La «reprise» dont parle le monde des affaires dépassant mon entendement, je me suis ouverte de mes doutes à un économiste de ma connaissance. Pourquoi, lui ai-je demandé, si tous les défauts structurels de l'économie qu'on a décrits comme la cause de la crise sont toujours là, chacun fait comme s'ils n'existaient plus? Pourquoi une même économie produit-elle un jour de la récession et un autre de la reprise? Sourire un brin condescendant de mon interlocuteur:

– C'est ainsi, dit-il, ça repart!

– Que voulez-vous dire par «ça», insistai-je?

Compassion de mon interlocuteur, visiblement habitué aux rationalistes de mon genre.

– Il s'agit d'une réaction naturelle: «ça» repart parce que «ça» ne peut plus durer, répond-il. Il est impossible de vivre plus longtemps dans la dépression. A un moment donné, sans qu'on comprenne bien comment, ni pourquoi justement à ce moment-là, la confiance se met à remplacer le pessimisme, le moindre prétexte qui permet de la justifier est aspiré comme de l'eau fraîche, on en fait une théorie, une profession de foi, et tout le monde l'écoute avec délices car elle comble l'envie qu'on en avait, elle guérit de la lassitude d'être las, elle est si bonne à prendre qu'elle se répand de cercle en cercle, consolante, excitante. Et de nécessaire, la voilà devenue vraie.

– C'est magique! osai-je.

Mon interlocuteur ne m'en veut pas, il sait qu'il y a un début à tout, même en économie.

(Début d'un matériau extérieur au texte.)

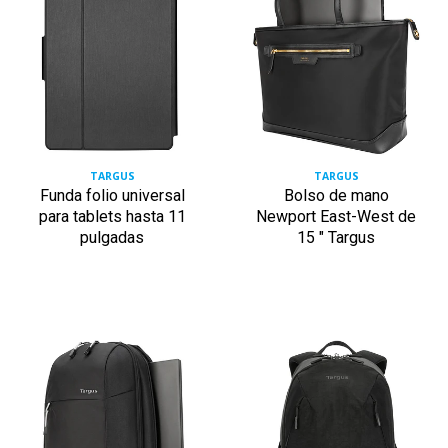
TARGUS
TARGUS
Funda folio universal
Bolso de mano
para tablets hasta 11
Newport East-West de
pulgadas
15 " Targus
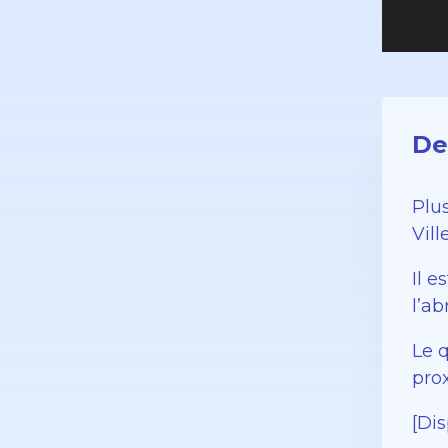
De
Plu
Vil
Il 
l’a
Le 
pro
[Dis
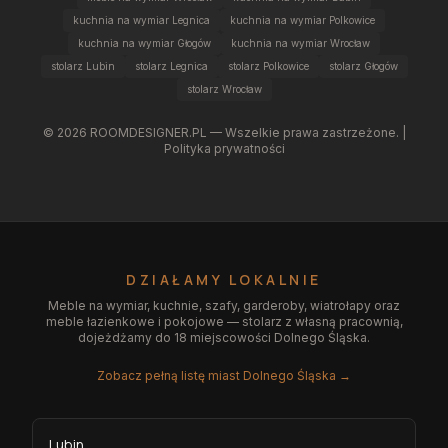
kuchnia na wymiar Legnica
kuchnia na wymiar Polkowice
kuchnia na wymiar Głogów
kuchnia na wymiar Wrocław
stolarz Lubin
stolarz Legnica
stolarz Polkowice
stolarz Głogów
stolarz Wrocław
©
2026
ROOMDESIGNER.PL — Wszelkie prawa zastrzeżone. |
Polityka prywatności
DZIAŁAMY LOKALNIE
Meble na wymiar, kuchnie, szafy, garderoby, wiatrołapy oraz
meble łazienkowe i pokojowe — stolarz z własną pracownią,
dojeżdżamy do 18 miejscowości Dolnego Śląska.
Zobacz pełną listę miast Dolnego Śląska →
Lubin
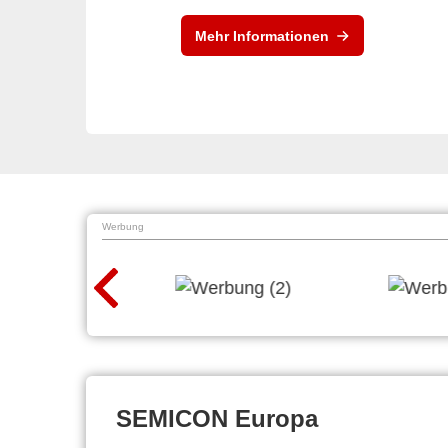
Mehr Informationen
Werbung
SEMICON Europa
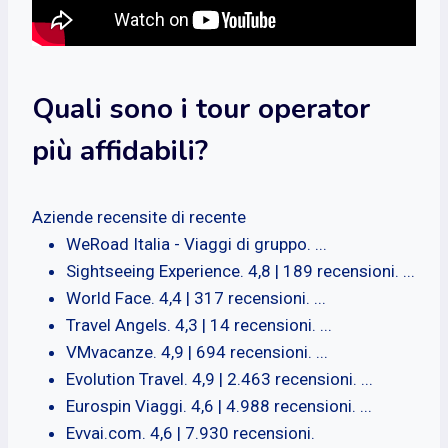
Quali sono i tour operator
più affidabili?
Aziende recensite di recente
WeRoad Italia - Viaggi di gruppo. ...
Sightseeing Experience. 4,8 | 189 recensioni. ...
World Face. 4,4 | 317 recensioni. ...
Travel Angels. 4,3 | 14 recensioni. ...
VMvacanze. 4,9 | 694 recensioni. ...
Evolution Travel. 4,9 | 2.463 recensioni. ...
Eurospin Viaggi. 4,6 | 4.988 recensioni. ...
Evvai.com. 4,6 | 7.930 recensioni.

– Ces phénomènes ont été étudiés, m'explique-t-il patiemment. Il existe des théories des cycles. Les quatre phases: crise, récession, reprise et expansion sont liées dans un enchaînement logique, elles sont indispensables l'une à l'autre, plus ou moins hautes, plus ou moins longues, mais toujours dans le même mouvement sinusoïdal. Il est d'ailleurs inscrit dans la Bible: sept ans de vaches maigres, sept ans de vaches grasses…

Il est plaisant d'entendre que l'économie a besoin du pharaon pour rêver et de Joseph pour interpréter le rêve. Dans le texte biblique, le roi égyptien voit en songe sept vaches maigres avaler sept vaches grasses et sept épis chétifs absorber sept beaux épis. Joseph comprend tout de suite: les vaches maigres et les petits épis, ce sont les années de mauvaises récoltes et de pénurie, il y en a sept; les vaches grasses et les beaux épis, ce sont les bonnes pluies, l'herbe abondante et le soleil câlin sur le maïs, sept ans de suite.

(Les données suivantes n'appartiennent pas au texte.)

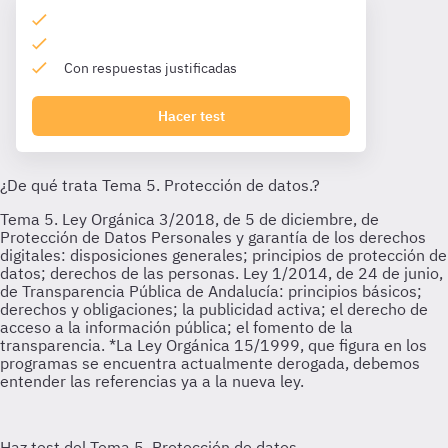
Con respuestas justificadas
Hacer test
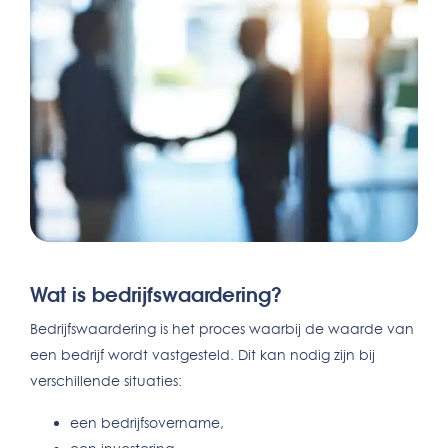
Wat is bedrijfswaardering?
Bedrijfswaardering is het proces waarbij de waarde van
een bedrijf wordt vastgesteld. Dit kan nodig zijn bij
verschillende situaties:
een bedrijfsovername,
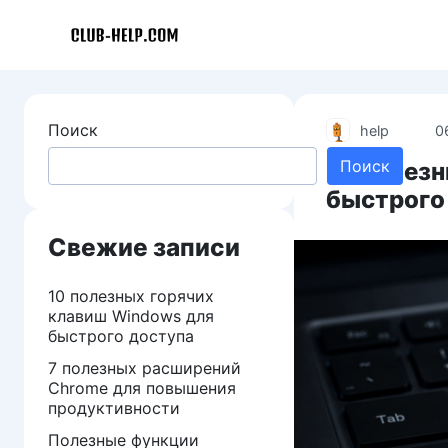
Перейти
к
контенту
Поиск
help
0
Поиск
10 полез
быстрого
Свежие записи
10 полезных горячих
клавиш Windows для
быстрого доступа
7 полезных расширений
Chrome для повышения
продуктивности
Полезные функции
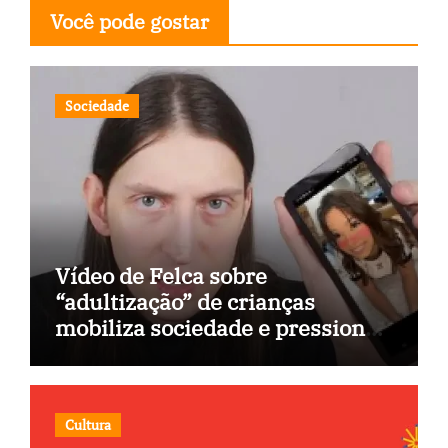
Você pode gostar
Sociedade
Vídeo de Felca sobre
“adultização” de crianças
mobiliza sociedade e pressiona
Congresso
Cultura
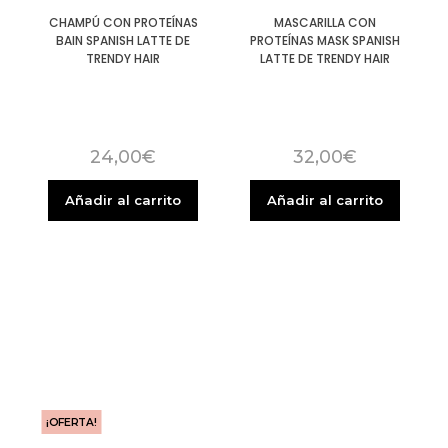
CHAMPÚ CON PROTEÍNAS
MASCARILLA CON
BAIN SPANISH LATTE DE
PROTEÍNAS MASK SPANISH
TRENDY HAIR
LATTE DE TRENDY HAIR
24,00
€
32,00
€
Añadir al carrito
Añadir al carrito
¡OFERTA!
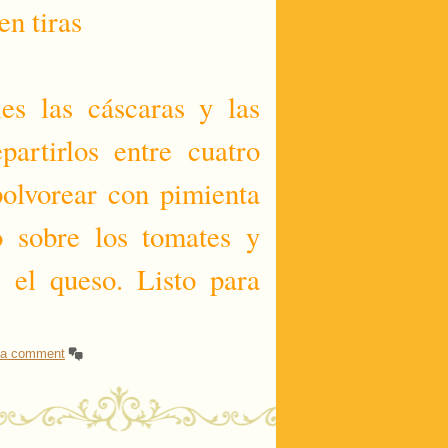
en tiras
les las cáscaras y las
partirlos entre cuatro
polvorear con pimienta
 sobre los tomates y
 el queso. Listo para
 a comment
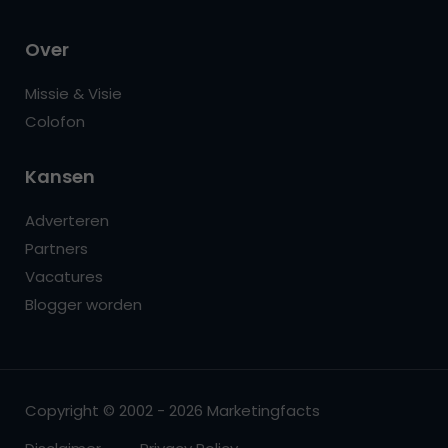
Over
Missie & Visie
Colofon
Kansen
Adverteren
Partners
Vacatures
Blogger worden
Copyright © 2002 - 2026 Marketingfacts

Je ne suis pourtant pas avancée: que se passe-t-il la sixième année, vers le neuvième mois, quand le maigre va passer au gras?

Là, Joseph ne comprend pas non plus. Il recommande seulement au pharaon d'économiser un cinquième des bonnes récoltes des années grasses pour l'avoir au grenier les années maigres. Joseph est le premier fiscaliste de l'histoire économique. Mais où est le premier psy capable d'expliquer pourquoi, à un moment donné, les humains sont las d'être las?